Beh, provando a ritradurre il tutto dentro le categorie psicanalitiche di Lacan, assunte di recente anche da Giuseppe De Rita come filtro concettuale nell’annuale rapporto del Censis, si ritorna al dilemma tra desiderio e godimento. Una persona, una donna, meglio, che invita un uomo ma gli dice portati l’automobile perché io devo continuare ballare anche senza di te, a me sembra che stia svolgendo una figura di danza simile a quella di un gruppo di condomine che affitta un ballerino. Stanno cioè affermando tutte, anche se ciascuna dentro le proprie scarpe lucide, la supremazia del godimento a dispetto del desiderio che soggiace a ogni relazione, non necessariamente erotica.

La parte del coccodrillo di cui difetta la lucertola, solo intuita, ma con acutezza, dalla mia amica psicologa, si mostra dunque dentro il concetto di limite. O meglio nell’assenza di limite, nell’illimitatezza del suo godimento di danzatrice di tango che cerca solo il “buon passo”, come lo chiamava Nietzsche. In psicanalisi lo stesso pensiero viene tradotto con il fantasma della castrazione, quale effetto dell’imposizione dell’autorità paterna ad argine del desiderio del figlio verso la madre, la legge del padre che per Recalcati è il grande assente del nostro tempo.

Ma il limite, per estensione, sta anche nel baratro che si spalanca a margine di un qualsiasi rapporto umano, e che ci sprofonda negli abissi del rifiuto e del fraintendimento, del desiderio dell’altro che non ci desidera. Desiderare è infatti perdere sovranità sul proprio regno immaginale, ospitando il banchetto dei Proci – sempre possibile, sempre in agguato – dentro le mura che dovrebbero proteggerci, e dove siamo più fragili ed esposti. Perché desiderare è mancare, mancarsi.
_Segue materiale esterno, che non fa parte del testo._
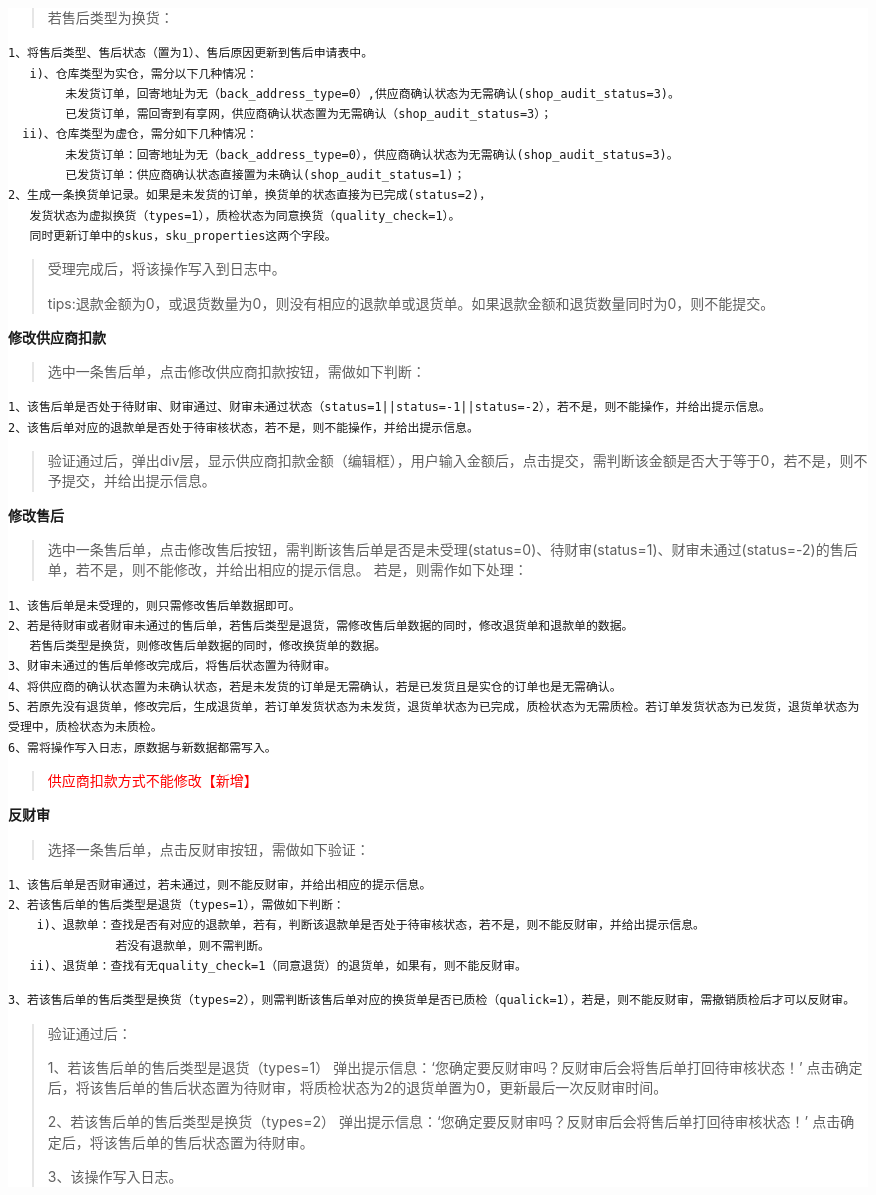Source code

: > 若售后类型为换货：
> 
	1、将售后类型、售后状态（置为1）、售后原因更新到售后申请表中。
	   i)、仓库类型为实仓，需分以下几种情况：
			未发货订单，回寄地址为无（back_address_type=0）,供应商确认状态为无需确认(shop_audit_status=3)。
			已发货订单，需回寄到有享网，供应商确认状态置为无需确认（shop_audit_status=3）；
	  ii)、仓库类型为虚仓，需分如下几种情况：
			未发货订单：回寄地址为无（back_address_type=0），供应商确认状态为无需确认(shop_audit_status=3)。
			已发货订单：供应商确认状态直接置为未确认(shop_audit_status=1)；
	2、生成一条换货单记录。如果是未发货的订单，换货单的状态直接为已完成(status=2)，
	   发货状态为虚拟换货（types=1），质检状态为同意换货（quality_check=1）。
	   同时更新订单中的skus，sku_properties这两个字段。

> 受理完成后，将该操作写入到日志中。
> 
> tips:退款金额为0，或退货数量为0，则没有相应的退款单或退货单。如果退款金额和退货数量同时为0，则不能提交。


**修改供应商扣款**

> 选中一条售后单，点击修改供应商扣款按钮，需做如下判断：
>
	1、该售后单是否处于待财审、财审通过、财审未通过状态（status=1||status=-1||status=-2），若不是，则不能操作，并给出提示信息。
	2、该售后单对应的退款单是否处于待审核状态，若不是，则不能操作，并给出提示信息。
> 验证通过后，弹出div层，显示供应商扣款金额（编辑框），用户输入金额后，点击提交，需判断该金额是否大于等于0，若不是，则不予提交，并给出提示信息。

**修改售后**

> 选中一条售后单，点击修改售后按钮，需判断该售后单是否是未受理(status=0)、待财审(status=1)、财审未通过(status=-2)的售后单，若不是，则不能修改，并给出相应的提示信息。
> 若是，则需作如下处理：
> 
	1、该售后单是未受理的，则只需修改售后单数据即可。
	2、若是待财审或者财审未通过的售后单，若售后类型是退货，需修改售后单数据的同时，修改退货单和退款单的数据。
	   若售后类型是换货，则修改售后单数据的同时，修改换货单的数据。
	3、财审未通过的售后单修改完成后，将售后状态置为待财审。
	4、将供应商的确认状态置为未确认状态，若是未发货的订单是无需确认，若是已发货且是实仓的订单也是无需确认。
	5、若原先没有退货单，修改完后，生成退货单，若订单发货状态为未发货，退货单状态为已完成，质检状态为无需质检。若订单发货状态为已发货，退货单状态为受理中，质检状态为未质检。
	6、需将操作写入日志，原数据与新数据都需写入。
> <span style="color:red">供应商扣款方式不能修改【新增】</span>


**反财审**

> 选择一条售后单，点击反财审按钮，需做如下验证：
> 
	1、该售后单是否财审通过，若未通过，则不能反财审，并给出相应的提示信息。
	2、若该售后单的售后类型是退货（types=1），需做如下判断：
		i)、退款单：查找是否有对应的退款单，若有，判断该退款单是否处于待审核状态，若不是，则不能反财审，并给出提示信息。
			       若没有退款单，则不需判断。
	   ii)、退货单：查找有无quality_check=1（同意退货）的退货单，如果有，则不能反财审。
>
	3、若该售后单的售后类型是换货（types=2），则需判断该售后单对应的换货单是否已质检（qualick=1），若是，则不能反财审，需撤销质检后才可以反财审。

> 验证通过后：
> 
> 1、若该售后单的售后类型是退货（types=1） 弹出提示信息：‘您确定要反财审吗？反财审后会将售后单打回待审核状态！’
> 点击确定后，将该售后单的售后状态置为待财审，将质检状态为2的退货单置为0，更新最后一次反财审时间。
> 
> 2、若该售后单的售后类型是换货（types=2） 弹出提示信息：‘您确定要反财审吗？反财审后会将售后单打回待审核状态！’
> 点击确定后，将该售后单的售后状态置为待财审。
> 
> 3、该操作写入日志。
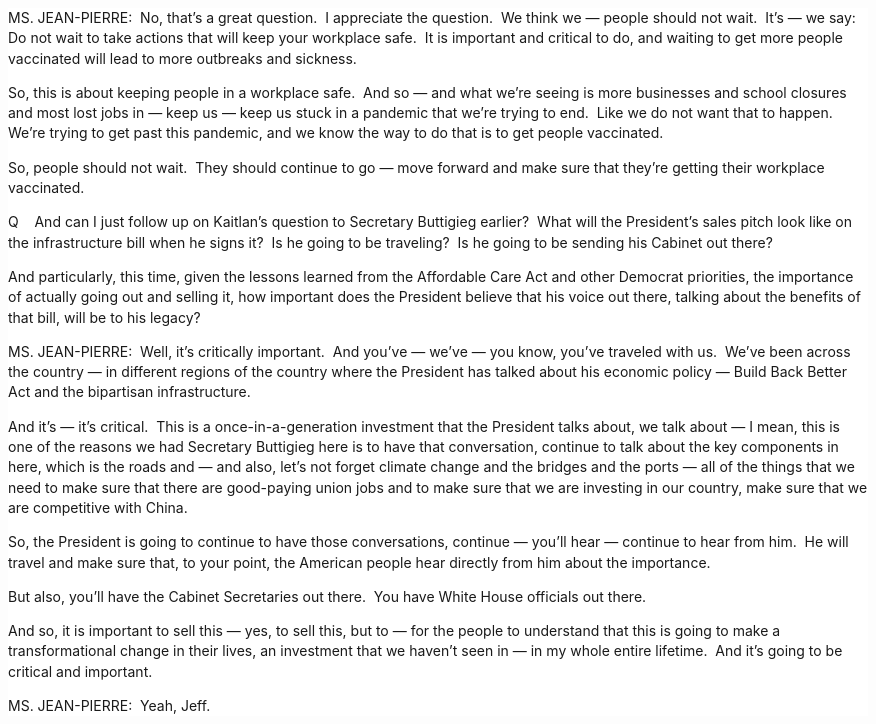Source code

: MS. JEAN-PIERRE:  No, that’s a great question.  I appreciate the
question.  We think we — people should not wait.  It’s — we say: Do not
wait to take actions that will keep your workplace safe.  It is
important and critical to do, and waiting to get more people vaccinated
will lead to more outbreaks and sickness.  
  
So, this is about keeping people in a workplace safe.  And so — and what
we’re seeing is more businesses and school closures and most lost jobs
in — keep us — keep us stuck in a pandemic that we’re trying to end. 
Like we do not want that to happen.  We’re trying to get past this
pandemic, and we know the way to do that is to get people vaccinated.  
  
So, people should not wait.  They should continue to go — move forward
and make sure that they’re getting their workplace vaccinated.  
  
Q    And can I just follow up on Kaitlan’s question to Secretary
Buttigieg earlier?  What will the President’s sales pitch look like on
the infrastructure bill when he signs it?  Is he going to be traveling? 
Is he going to be sending his Cabinet out there?   
  
And particularly, this time, given the lessons learned from the
Affordable Care Act and other Democrat priorities, the importance of
actually going out and selling it, how important does the President
believe that his voice out there, talking about the benefits of that
bill, will be to his legacy?  
  
MS. JEAN-PIERRE:  Well, it’s critically important.  And you’ve — we’ve —
you know, you’ve traveled with us.  We’ve been across the country — in
different regions of the country where the President has talked about
his economic policy — Build Back Better Act and the bipartisan
infrastructure.   
  
And it’s — it’s critical.  This is a once-in-a-generation investment
that the President talks about, we talk about — I mean, this is one of
the reasons we had Secretary Buttigieg here is to have that
conversation, continue to talk about the key components in here, which
is the roads and — and also, let’s not forget climate change and the
bridges and the ports — all of the things that we need to make sure that
there are good-paying union jobs and to make sure that we are investing
in our country, make sure that we are competitive with China.   
  
So, the President is going to continue to have those conversations,
continue — you’ll hear — continue to hear from him.  He will travel and
make sure that, to your point, the American people hear directly from
him about the importance.   
  
But also, you’ll have the Cabinet Secretaries out there.  You have White
House officials out there.   
  
And so, it is important to sell this — yes, to sell this, but to — for
the people to understand that this is going to make a transformational
change in their lives, an investment that we haven’t seen in — in my
whole entire lifetime.  And it’s going to be critical and important.  
  
MS. JEAN-PIERRE:  Yeah, Jeff.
Quel che viene mimato nel tango è così un tentativo al netto dell’errore, sensualità senza sesso, vita priva del suo doppio oscuro: la morte. Perciò la seduzione degli amanti-danzanti non ne consuma il gesto, e come nel testo dell'habanera di Bizet l'incontro viene sempre differito, allontananando da sé il momento della verifica, che in questo modo non possono fallire. Canta Giorgio Gaber sulle note finali di una delle sue canzoni più belle, in cui viene rappresentato il modesto rito sessuale di una coppia, è un sabato pomeriggio come tanti, i corpi non sono più giovani e scattanti e le cose vanno un po’ così…

“Ci vuole troppa comprensione per trasformare in dolcezza una cosa venuta male.”

Ecco, a me sembra che se, una volta, negli anni sessanta interrogati da Pasolini, si andava a balaaare sperando in qualcosa di diverso e più rischioso di un arròstre o di una calesìta, adesso lo si faccia proprio e solo per balaaare. Forse perché in quegli anni, se vuoi anche ipocriti e "democristiani", esisteva comunque una maggior disponibilità a trasformare in dolcezza una cosa venuta male, a desiderare prima ancora che a godere. Mentre ora si balla, si suda, si prendono lezioni condominiali di tango per rendere la vita più semplice e pura e leggera, prima di tornare a casa da soli, sempre soli. Al massimo rischiando di inciampare in pista, ma non nelle pantofole di un estraneo.